**** Task inputs ****

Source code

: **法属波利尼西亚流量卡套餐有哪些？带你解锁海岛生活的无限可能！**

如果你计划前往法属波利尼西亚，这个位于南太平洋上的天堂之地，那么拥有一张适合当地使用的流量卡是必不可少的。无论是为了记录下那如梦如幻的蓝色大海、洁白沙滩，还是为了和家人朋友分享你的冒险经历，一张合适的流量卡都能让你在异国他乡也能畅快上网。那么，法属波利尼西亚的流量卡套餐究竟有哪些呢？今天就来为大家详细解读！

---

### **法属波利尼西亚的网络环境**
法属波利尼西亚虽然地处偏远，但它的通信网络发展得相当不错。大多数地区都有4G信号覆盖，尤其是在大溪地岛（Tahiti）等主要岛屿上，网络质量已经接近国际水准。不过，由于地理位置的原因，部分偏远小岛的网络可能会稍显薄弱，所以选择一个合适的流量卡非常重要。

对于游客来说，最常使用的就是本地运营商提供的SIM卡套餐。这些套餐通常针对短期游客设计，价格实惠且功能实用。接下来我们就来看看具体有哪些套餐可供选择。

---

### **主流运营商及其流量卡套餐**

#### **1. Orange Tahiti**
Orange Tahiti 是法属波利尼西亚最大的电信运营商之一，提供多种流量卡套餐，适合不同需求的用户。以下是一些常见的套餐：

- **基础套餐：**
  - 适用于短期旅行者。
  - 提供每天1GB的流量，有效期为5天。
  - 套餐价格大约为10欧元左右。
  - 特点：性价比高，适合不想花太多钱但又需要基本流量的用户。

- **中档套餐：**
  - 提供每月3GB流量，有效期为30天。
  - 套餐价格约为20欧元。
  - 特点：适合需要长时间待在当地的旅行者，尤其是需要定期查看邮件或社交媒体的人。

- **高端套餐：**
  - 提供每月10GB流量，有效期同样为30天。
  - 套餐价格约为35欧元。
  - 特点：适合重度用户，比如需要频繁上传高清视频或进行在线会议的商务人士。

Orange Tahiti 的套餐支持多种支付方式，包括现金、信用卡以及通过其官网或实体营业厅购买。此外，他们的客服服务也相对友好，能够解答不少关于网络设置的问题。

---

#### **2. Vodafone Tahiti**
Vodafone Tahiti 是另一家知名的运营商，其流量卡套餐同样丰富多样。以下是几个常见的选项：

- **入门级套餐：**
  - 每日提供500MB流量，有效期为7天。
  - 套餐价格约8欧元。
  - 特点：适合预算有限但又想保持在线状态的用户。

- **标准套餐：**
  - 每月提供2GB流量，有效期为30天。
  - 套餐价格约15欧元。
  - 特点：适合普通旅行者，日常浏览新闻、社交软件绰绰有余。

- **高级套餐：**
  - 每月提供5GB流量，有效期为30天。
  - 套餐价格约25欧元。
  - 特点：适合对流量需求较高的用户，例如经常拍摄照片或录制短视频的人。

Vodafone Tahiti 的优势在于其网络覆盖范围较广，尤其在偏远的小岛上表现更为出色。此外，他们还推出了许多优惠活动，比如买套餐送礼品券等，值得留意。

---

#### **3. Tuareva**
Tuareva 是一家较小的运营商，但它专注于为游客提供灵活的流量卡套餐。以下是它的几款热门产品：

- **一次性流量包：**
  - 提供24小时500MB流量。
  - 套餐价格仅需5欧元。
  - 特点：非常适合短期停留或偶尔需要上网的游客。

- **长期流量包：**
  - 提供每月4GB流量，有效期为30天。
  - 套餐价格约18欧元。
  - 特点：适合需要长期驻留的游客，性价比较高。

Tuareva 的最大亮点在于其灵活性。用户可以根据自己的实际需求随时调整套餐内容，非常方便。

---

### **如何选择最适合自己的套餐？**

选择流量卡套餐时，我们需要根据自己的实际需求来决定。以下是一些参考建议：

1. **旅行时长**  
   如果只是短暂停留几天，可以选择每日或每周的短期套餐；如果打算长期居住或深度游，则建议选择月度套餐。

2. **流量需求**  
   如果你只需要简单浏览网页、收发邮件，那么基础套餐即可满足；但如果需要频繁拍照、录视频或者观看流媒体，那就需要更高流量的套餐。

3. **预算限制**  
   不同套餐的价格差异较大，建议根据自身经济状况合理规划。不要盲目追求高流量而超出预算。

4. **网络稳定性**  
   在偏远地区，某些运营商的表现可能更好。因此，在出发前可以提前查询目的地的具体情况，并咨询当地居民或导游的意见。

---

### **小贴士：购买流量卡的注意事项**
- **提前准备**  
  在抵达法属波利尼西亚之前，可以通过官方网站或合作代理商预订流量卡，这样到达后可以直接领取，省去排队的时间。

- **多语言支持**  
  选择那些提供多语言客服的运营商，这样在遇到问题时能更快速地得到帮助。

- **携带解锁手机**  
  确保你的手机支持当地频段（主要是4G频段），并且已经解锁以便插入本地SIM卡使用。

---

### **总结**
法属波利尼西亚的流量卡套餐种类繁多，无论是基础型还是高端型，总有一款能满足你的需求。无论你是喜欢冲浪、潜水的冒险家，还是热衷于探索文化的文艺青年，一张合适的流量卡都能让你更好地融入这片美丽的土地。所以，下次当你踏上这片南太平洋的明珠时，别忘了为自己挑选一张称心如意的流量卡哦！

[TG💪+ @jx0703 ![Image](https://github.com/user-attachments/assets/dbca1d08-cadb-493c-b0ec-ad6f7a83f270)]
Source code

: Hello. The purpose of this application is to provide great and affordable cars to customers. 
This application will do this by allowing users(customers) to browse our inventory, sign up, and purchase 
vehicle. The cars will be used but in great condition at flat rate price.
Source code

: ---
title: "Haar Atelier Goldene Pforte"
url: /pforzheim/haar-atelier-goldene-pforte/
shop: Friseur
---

****

* **Aim of the task**
Please retype the top of the data exactly, down to and including the line that holds "- 特点：适合重度用户，比如需要频繁上传高清视频或进行在线会议的商务人士。", and nothing further.

* **Answer**
Source code

: **法属波利尼西亚流量卡套餐有哪些？带你解锁海岛生活的无限可能！**

如果你计划前往法属波利尼西亚，这个位于南太平洋上的天堂之地，那么拥有一张适合当地使用的流量卡是必不可少的。无论是为了记录下那如梦如幻的蓝色大海、洁白沙滩，还是为了和家人朋友分享你的冒险经历，一张合适的流量卡都能让你在异国他乡也能畅快上网。那么，法属波利尼西亚的流量卡套餐究竟有哪些呢？今天就来为大家详细解读！

---

### **法属波利尼西亚的网络环境**
法属波利尼西亚虽然地处偏远，但它的通信网络发展得相当不错。大多数地区都有4G信号覆盖，尤其是在大溪地岛（Tahiti）等主要岛屿上，网络质量已经接近国际水准。不过，由于地理位置的原因，部分偏远小岛的网络可能会稍显薄弱，所以选择一个合适的流量卡非常重要。

对于游客来说，最常使用的就是本地运营商提供的SIM卡套餐。这些套餐通常针对短期游客设计，价格实惠且功能实用。接下来我们就来看看具体有哪些套餐可供选择。

---

### **主流运营商及其流量卡套餐**

#### **1. Orange Tahiti**
Orange Tahiti 是法属波利尼西亚最大的电信运营商之一，提供多种流量卡套餐，适合不同需求的用户。以下是一些常见的套餐：

- **基础套餐：**
  - 适用于短期旅行者。
  - 提供每天1GB的流量，有效期为5天。
  - 套餐价格大约为10欧元左右。
  - 特点：性价比高，适合不想花太多钱但又需要基本流量的用户。

- **中档套餐：**
  - 提供每月3GB流量，有效期为30天。
  - 套餐价格约为20欧元。
  - 特点：适合需要长时间待在当地的旅行者，尤其是需要定期查看邮件或社交媒体的人。

- **高端套餐：**
  - 提供每月10GB流量，有效期同样为30天。
  - 套餐价格约为35欧元。
  - 特点：适合重度用户，比如需要频繁上传高清视频或进行在线会议的商务人士。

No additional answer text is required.